First let's look at AIXI. It searches for models that compress and extrapolate this history up to the limit of its planning horizon. One class of such models is this: there is a list s0, ..., s_N of random 256-bits strings and a list b0, ..., b_N of (possibly compressible) bits. The history is SHA512(s0), b0, b0, s0, ..., b_(N-1), s_(N-1), SHA512(s_N), b_N. Here s_i for i<n must match the s_i in its memory, and s_n must be the almost certainly unique value with SHA512(s_n) = h_n. While I don't have a proof, it intuitively seems like this class of models will dominate the machines probability mass, and repeated arg-max should lead to the action of outputting 1. It wouldn't always do this due to exploration/exploitation considerations and due to the incentive to minimize K (b0, ... b_N) built into its prior, but it should do it most of the time. So AIXI seems good.
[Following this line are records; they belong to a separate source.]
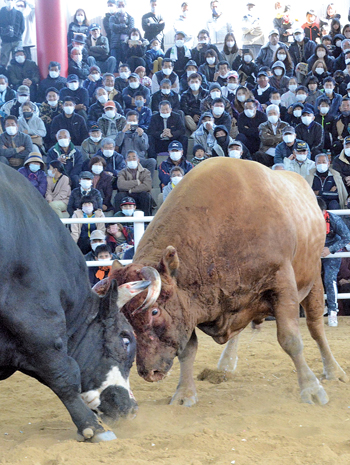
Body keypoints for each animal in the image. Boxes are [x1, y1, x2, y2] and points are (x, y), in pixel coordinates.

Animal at [94, 158, 346, 404]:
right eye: (123, 317)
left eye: (154, 311)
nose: (149, 372)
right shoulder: (190, 307)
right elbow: (188, 350)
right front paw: (184, 393)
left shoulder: (282, 285)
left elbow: (291, 339)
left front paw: (312, 388)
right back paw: (226, 364)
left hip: (313, 280)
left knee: (315, 326)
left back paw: (333, 370)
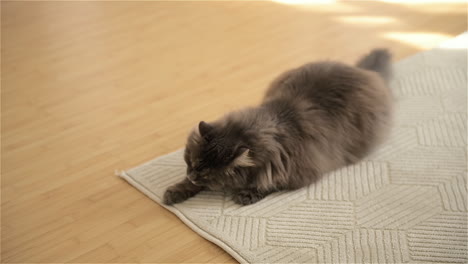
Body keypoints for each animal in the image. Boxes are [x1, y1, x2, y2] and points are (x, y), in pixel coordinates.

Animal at [163, 49, 394, 206]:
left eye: (207, 174)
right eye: (191, 163)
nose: (192, 175)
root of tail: (361, 70)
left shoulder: (300, 170)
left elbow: (269, 183)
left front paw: (247, 194)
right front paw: (175, 191)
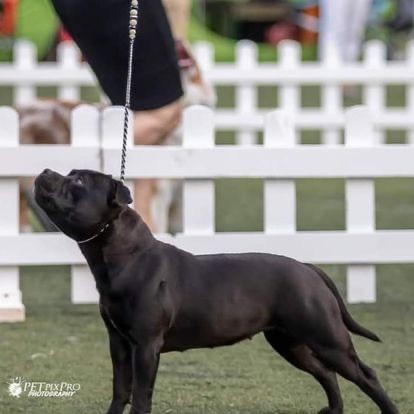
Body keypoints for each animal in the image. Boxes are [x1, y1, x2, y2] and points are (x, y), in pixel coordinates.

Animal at [34, 169, 398, 414]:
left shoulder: (145, 346)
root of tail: (309, 268)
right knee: (326, 373)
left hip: (327, 337)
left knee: (365, 375)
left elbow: (140, 395)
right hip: (289, 342)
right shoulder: (119, 343)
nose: (46, 171)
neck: (127, 256)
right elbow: (120, 391)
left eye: (79, 182)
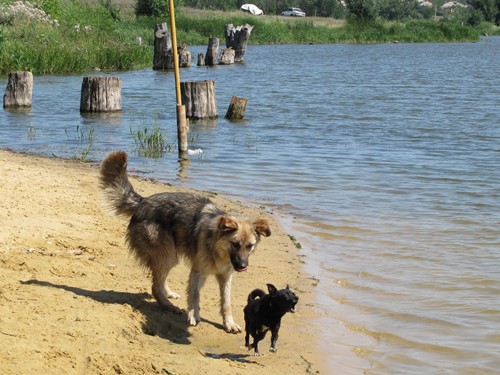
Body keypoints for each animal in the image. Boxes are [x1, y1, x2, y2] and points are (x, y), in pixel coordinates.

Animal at [100, 151, 272, 334]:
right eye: (235, 244)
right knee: (155, 286)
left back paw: (169, 294)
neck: (217, 250)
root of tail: (143, 201)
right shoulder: (198, 272)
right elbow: (195, 295)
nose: (242, 266)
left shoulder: (226, 276)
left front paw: (229, 323)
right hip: (167, 255)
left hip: (170, 256)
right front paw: (193, 314)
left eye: (249, 246)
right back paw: (169, 306)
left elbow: (226, 303)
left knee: (159, 281)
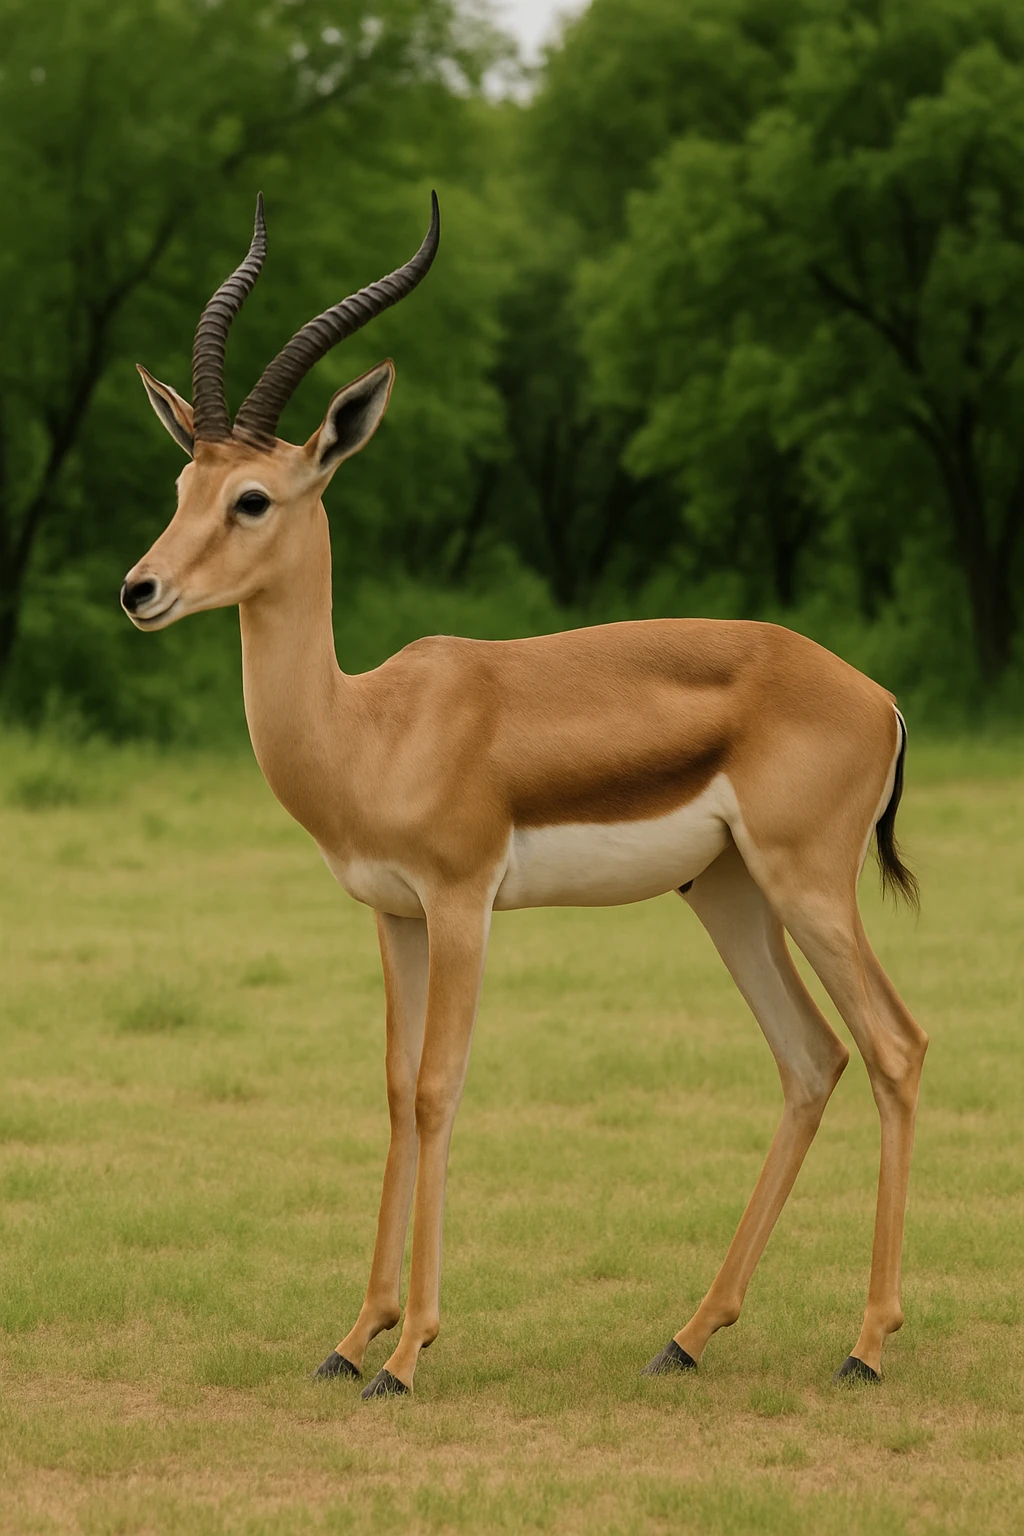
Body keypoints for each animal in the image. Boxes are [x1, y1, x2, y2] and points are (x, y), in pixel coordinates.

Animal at [122, 192, 927, 1399]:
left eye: (252, 497)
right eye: (184, 487)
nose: (142, 590)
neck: (372, 727)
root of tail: (876, 695)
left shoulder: (462, 904)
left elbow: (438, 1088)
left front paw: (407, 1354)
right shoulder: (394, 918)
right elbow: (392, 1091)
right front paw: (350, 1339)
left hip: (807, 888)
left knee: (893, 1047)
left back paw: (865, 1347)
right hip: (728, 894)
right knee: (810, 1058)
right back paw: (687, 1337)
Now let's consider AIXI-tl. It picks outputs by having provably correct programs assign lower bounds to the expected utility, and picking the one with the best lower bound, where expected utility is as measured by AIXI. This would include accepting the analysis I just made with AIXI if that analysis can be made provably accurate. Here lies a problem: the agent has seen h_n but hasn't seen s_n. Therefore, it can't be certain that there is an s_n with SHA512(s_n)=h_n. Therefore, it can't be certain that the models used for AIXI actually works (this isn't a problem for AIXI since it has infinite computational power and can always determine that there is such an s_n).
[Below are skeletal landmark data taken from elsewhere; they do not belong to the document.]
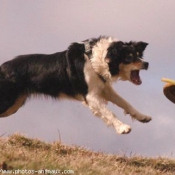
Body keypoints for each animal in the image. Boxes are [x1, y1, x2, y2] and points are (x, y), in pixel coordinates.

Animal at [0, 36, 151, 134]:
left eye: (139, 55)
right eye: (129, 57)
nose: (147, 63)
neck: (96, 59)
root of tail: (2, 68)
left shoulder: (104, 89)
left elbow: (125, 103)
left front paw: (142, 117)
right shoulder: (90, 96)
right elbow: (109, 112)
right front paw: (122, 128)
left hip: (14, 104)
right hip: (8, 101)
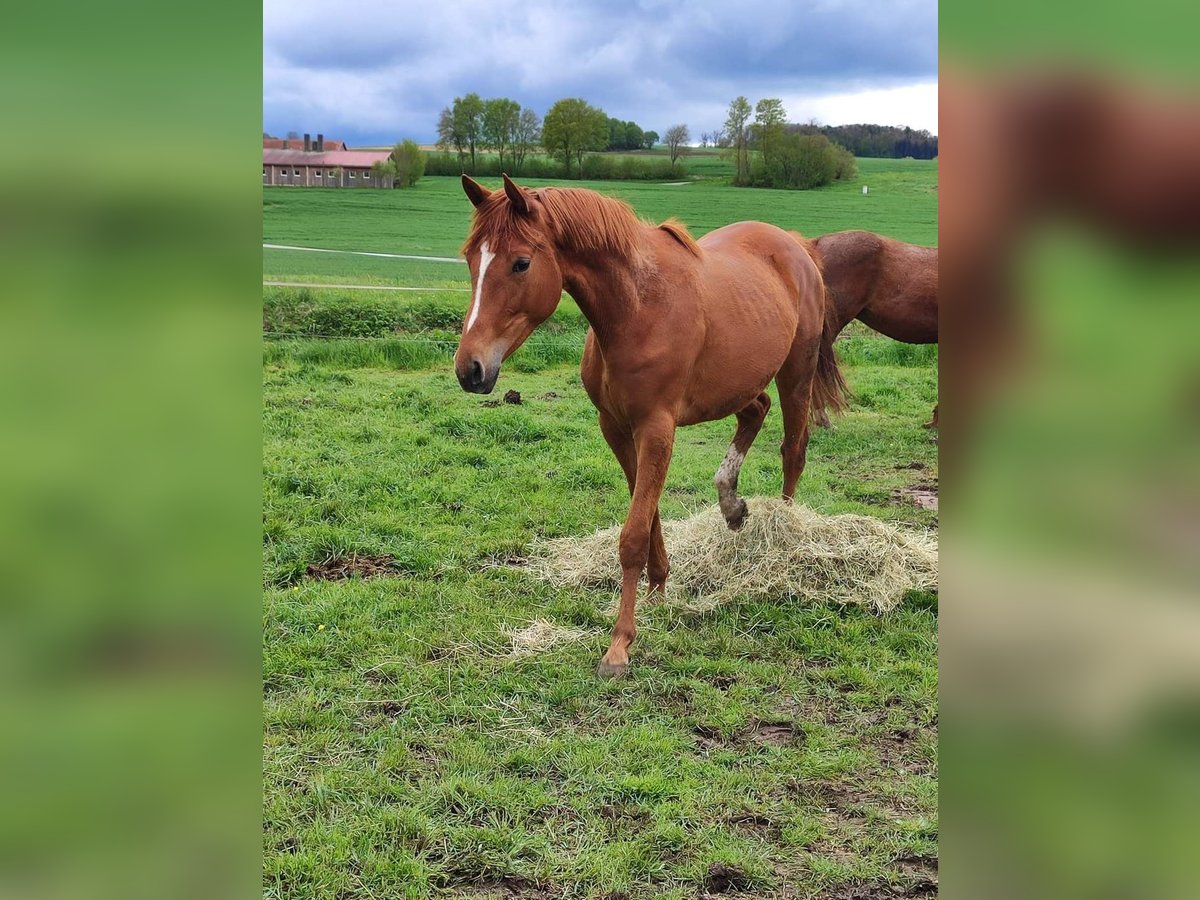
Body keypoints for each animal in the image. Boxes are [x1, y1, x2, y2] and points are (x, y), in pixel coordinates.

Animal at [453, 176, 849, 676]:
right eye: (471, 257)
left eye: (521, 263)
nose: (470, 369)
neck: (637, 308)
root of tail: (795, 245)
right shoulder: (617, 428)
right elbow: (649, 512)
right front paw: (658, 590)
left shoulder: (657, 429)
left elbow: (634, 533)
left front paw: (620, 644)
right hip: (740, 383)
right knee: (754, 412)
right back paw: (731, 504)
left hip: (796, 376)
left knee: (793, 452)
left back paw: (784, 540)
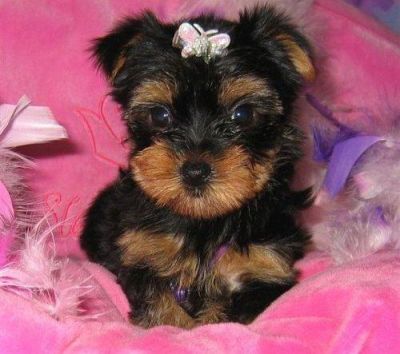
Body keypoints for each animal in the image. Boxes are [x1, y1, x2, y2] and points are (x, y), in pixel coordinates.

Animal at [79, 4, 314, 330]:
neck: (205, 221)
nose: (195, 171)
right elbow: (158, 298)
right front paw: (173, 324)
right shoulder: (141, 252)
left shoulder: (266, 267)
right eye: (160, 115)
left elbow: (225, 312)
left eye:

There is an ad hoc fix for this for AIXI-tl: Take the same model as before, but h_n is a random string rather than being SHA512(s_n). This seems at first to work okay. However, it adds n, the current time, as an input to the model, which adds to its complexity. Now other models dependent on the current time also need to be considered. For instance, what if h_n was a random string, and in addition r_n=not(b_n). This models seems more complicated, but maybe in the programming language used for the Solomonoff prior it is shorter. The key point is that the agent won't be able to update past that initial prior no matter how many times it plays the game.  In that case AIXI-tl may consistently prefer 0, assuming there aren't any other models it considers that make its behavior even more complicated.
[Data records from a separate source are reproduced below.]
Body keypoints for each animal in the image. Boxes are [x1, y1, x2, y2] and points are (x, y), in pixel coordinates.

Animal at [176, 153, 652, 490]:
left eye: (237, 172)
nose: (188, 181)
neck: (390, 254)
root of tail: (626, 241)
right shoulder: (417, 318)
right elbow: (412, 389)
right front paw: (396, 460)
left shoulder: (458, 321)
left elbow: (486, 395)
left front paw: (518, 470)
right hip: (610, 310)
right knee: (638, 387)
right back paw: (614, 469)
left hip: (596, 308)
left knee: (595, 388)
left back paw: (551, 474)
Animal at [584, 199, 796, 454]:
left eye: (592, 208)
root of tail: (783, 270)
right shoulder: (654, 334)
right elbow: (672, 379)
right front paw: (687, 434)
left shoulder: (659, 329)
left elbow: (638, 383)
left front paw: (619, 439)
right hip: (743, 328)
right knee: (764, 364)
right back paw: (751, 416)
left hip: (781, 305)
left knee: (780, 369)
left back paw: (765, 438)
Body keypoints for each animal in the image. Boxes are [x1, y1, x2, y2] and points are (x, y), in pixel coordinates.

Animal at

The key problem is that AIXI-tl is handling logical uncertainty badly. The reasonable thing to do upon seeing h_n is assuming that it, like all h_i before it, is a hash of some 256-bit string. Instead, it finds itself unable to prove this fact and is forced into assuming the present h_n is special. This makes it assume the present time is special and makes it incapable of learning from experience.

4